**Short task a:** Write out the rows below again, starting at the beginning of the rows and ending at the line that contains "family: Phalacrocoracidae", with both of those lines included. Leave the pictures out of your answer.

**Text shown:**

§

The following are device embodiments of the invention, for details not described in detail therein, reference may be made to the corresponding method embodiments described above.

Fig. 3 is a schematic structural diagram of a device for collecting a voltage to ground of a busbar of a direct current system according to an embodiment of the present invention, and for convenience of explanation, only the relevant parts of the embodiment of the present invention are shown, and the details are as follows:

As shown in fig. 3, the bus voltage to ground acquisition device 3 includes: a setting module 31, an adjusting module 32 and a determining module 33.

A setting module 31 for setting a first sampling interval, a second sampling interval, and a third sampling interval, respectively; the first sampling interval is smaller than the second sampling interval, and the first sampling interval is larger than the third sampling interval;

the adjusting module 32 is configured to calculate a first voltage difference corresponding to the first sampling interval, a second voltage difference corresponding to the second sampling interval, and a third voltage difference corresponding to the third sampling interval, respectively;

the adjustment module 32 is further configured to determine the first sampling interval as an optimal sampling interval when the first voltage difference, the second voltage difference, and the third voltage difference satisfy a preset relationship;

the determining module 33 is configured to collect the bus voltage to ground at different times according to the optimal sampling interval, and determine the bus voltage to ground in a stable state according to the bus voltage to ground at different times.

In one possible implementation, the preset relationship includes: the first voltage difference is greater than the second voltage difference, and the first voltage difference is greater than the third voltage difference.

§

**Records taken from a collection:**
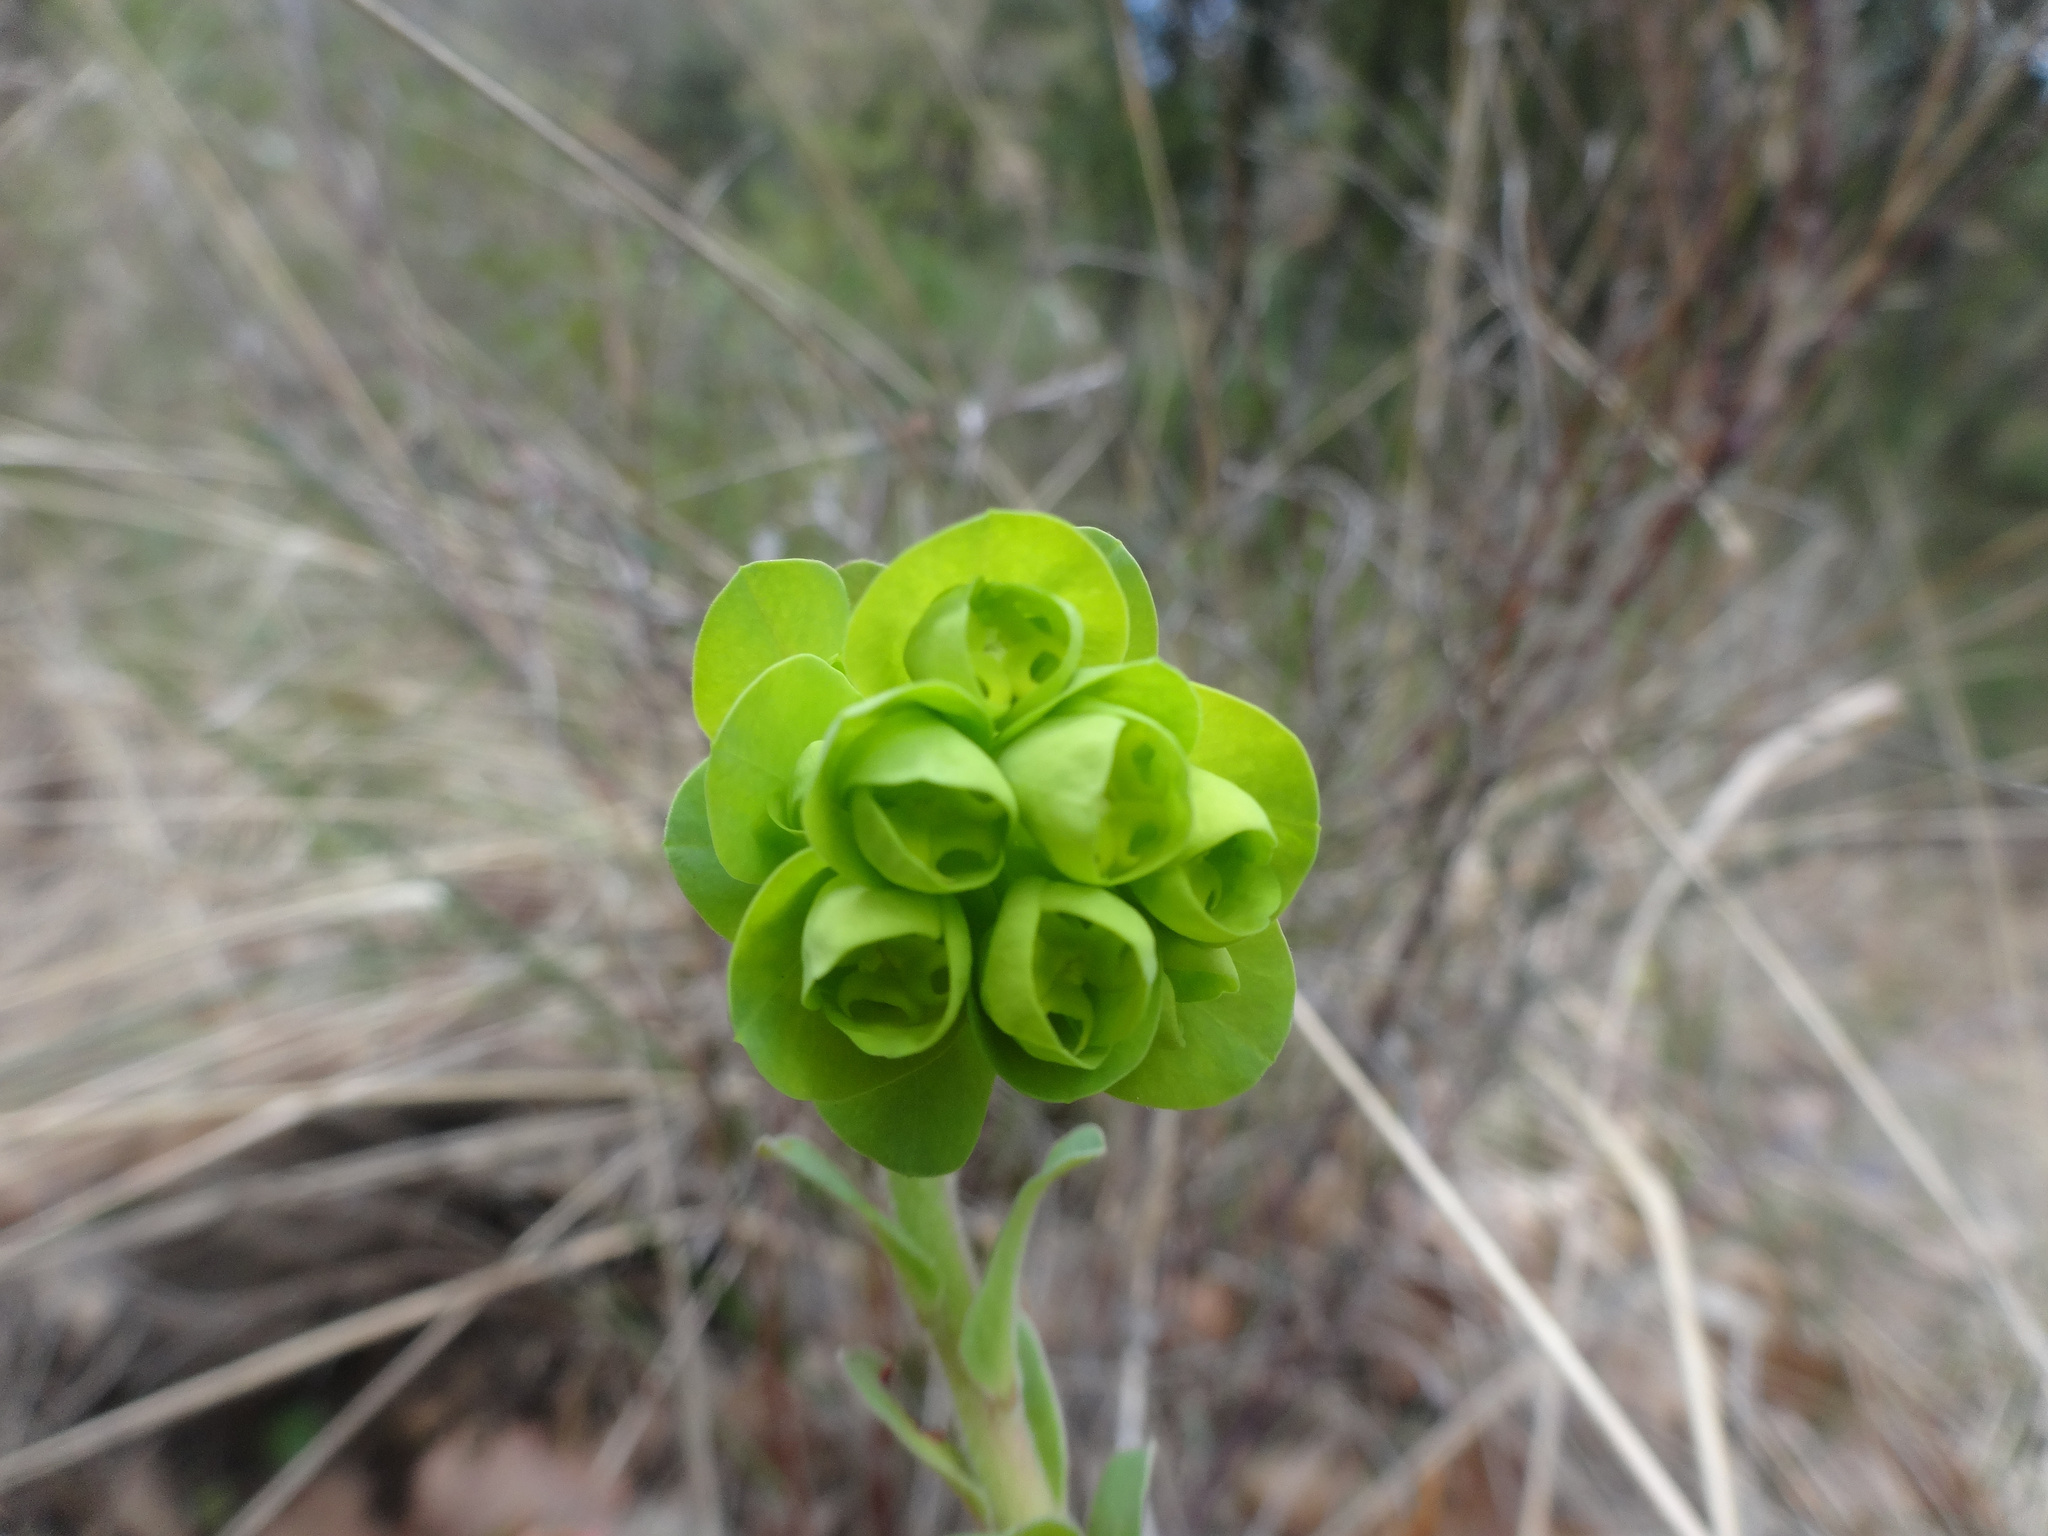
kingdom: Plantae
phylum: Tracheophyta
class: Magnoliopsida
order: Malpighiales
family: Euphorbiaceae
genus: Euphorbia
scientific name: Euphorbia amygdaloides
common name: Wood spurge
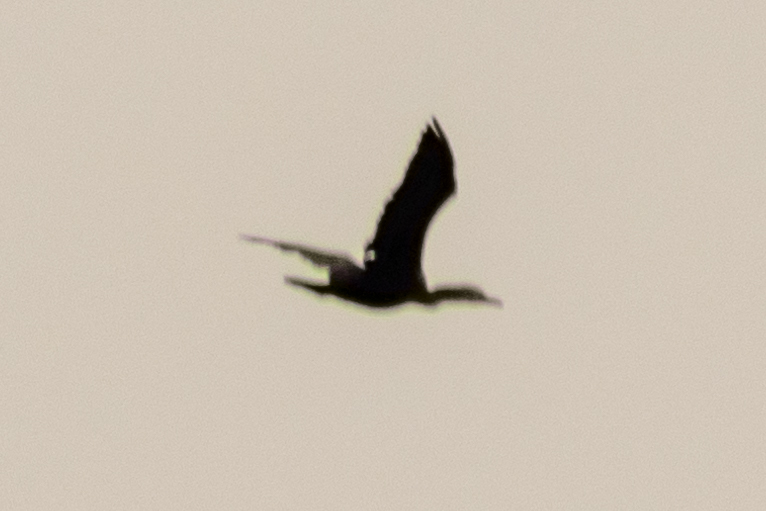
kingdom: Animalia
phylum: Chordata
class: Aves
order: Suliformes
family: Phalacrocoracidae
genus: Phalacrocorax
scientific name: Phalacrocorax auritus
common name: Double-crested cormorant
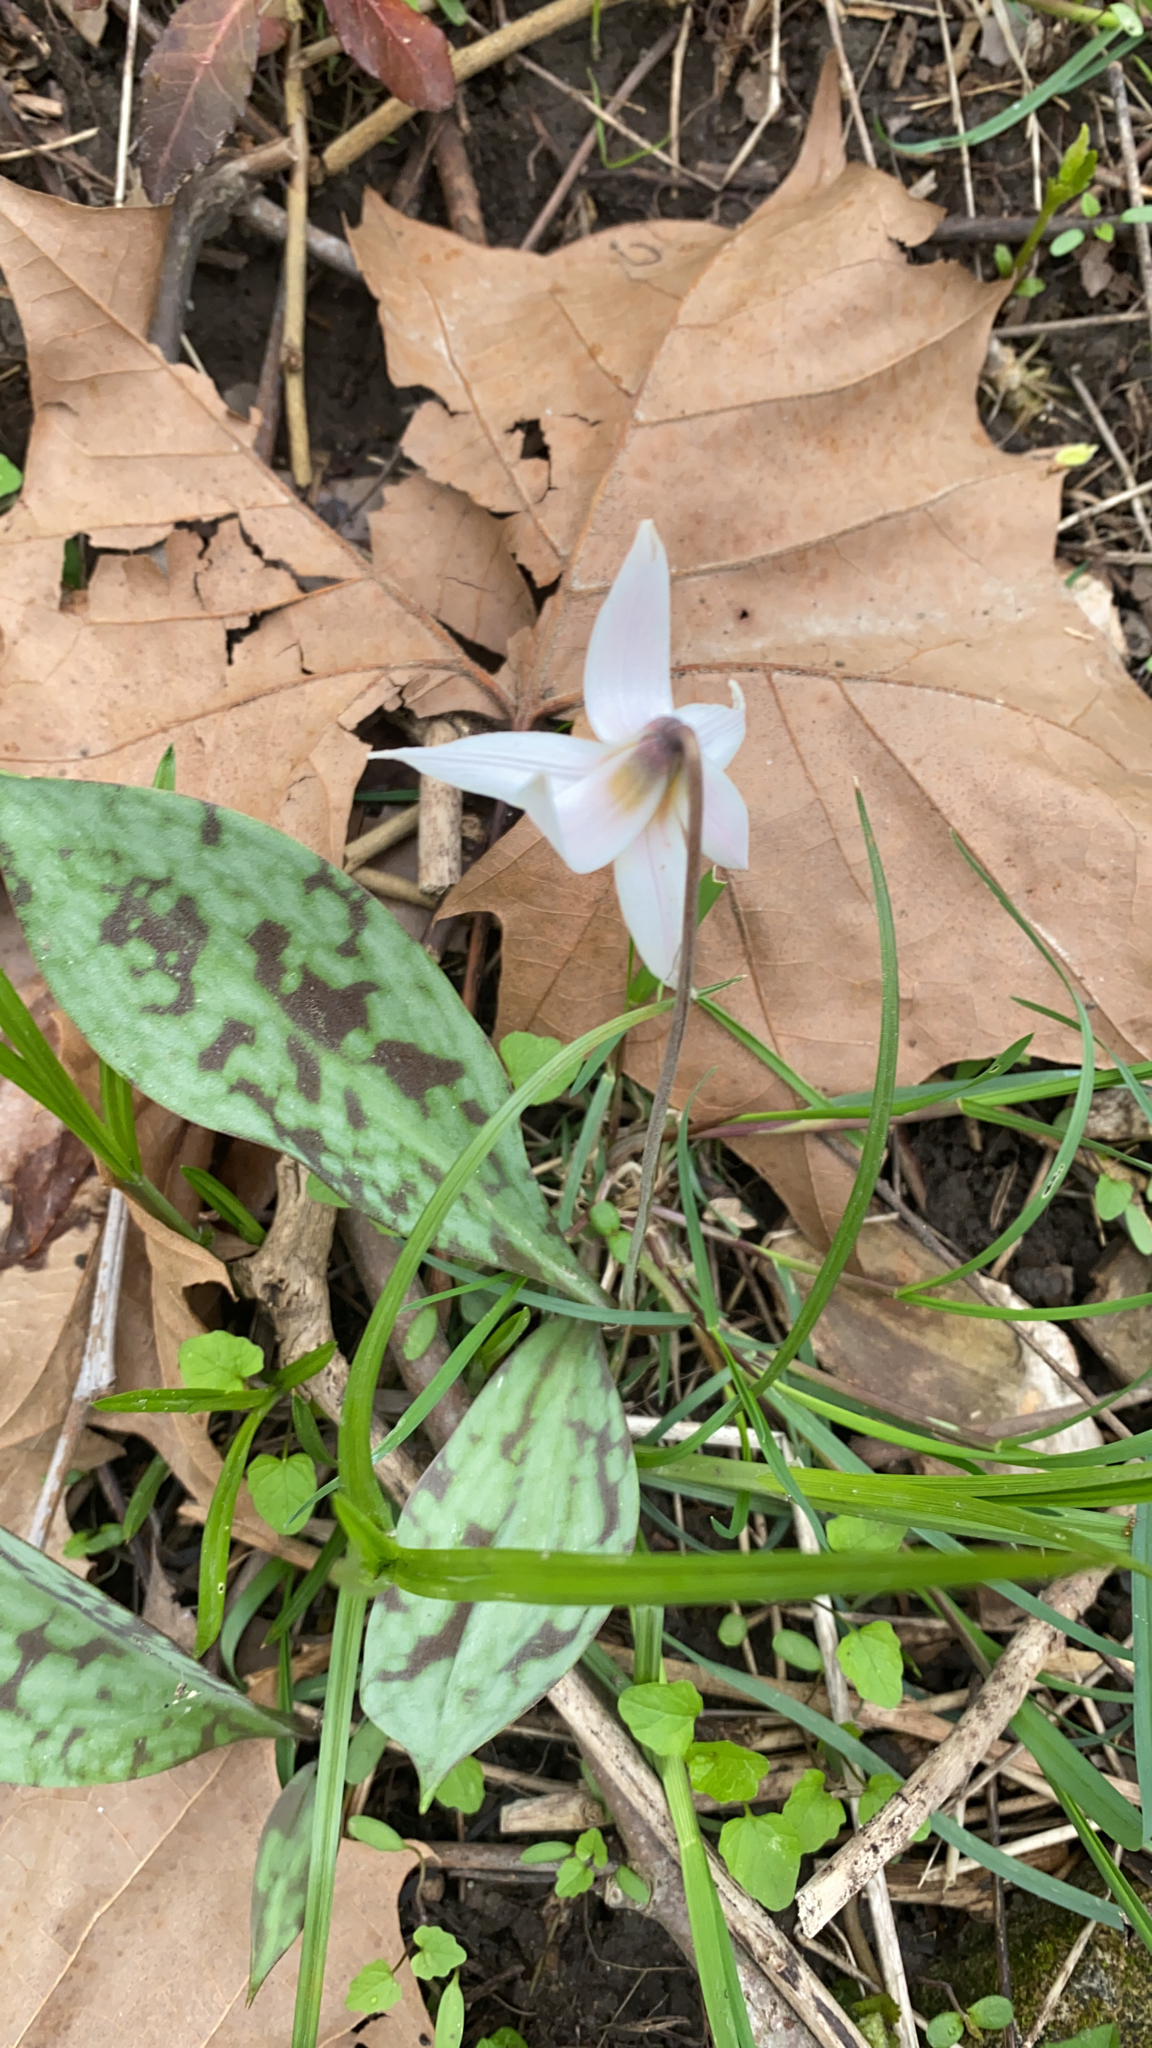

§

**Short task b:** In the text on busbar voltage to ground, translate this sentence into Spanish: "In one possible implementation, the preset relationship includes: the first voltage difference is greater than the second voltage difference, and the first voltage difference is greater than the third voltage difference."

**Complete output a:**
kingdom: Plantae
phylum: Tracheophyta
class: Magnoliopsida
order: Malpighiales
family: Euphorbiaceae
genus: Euphorbia
scientific name: Euphorbia amygdaloides
common name: Wood spurge
kingdom: Animalia
phylum: Chordata
class: Aves
order: Suliformes
family: Phalacrocoracidae

**Complete output b:** En una posible implementación, la relación preestablecida incluye: la primera diferencia de tensión es mayor que la segunda diferencia de tensión, y la primera diferencia de tensión es mayor que la tercera diferencia de tensión.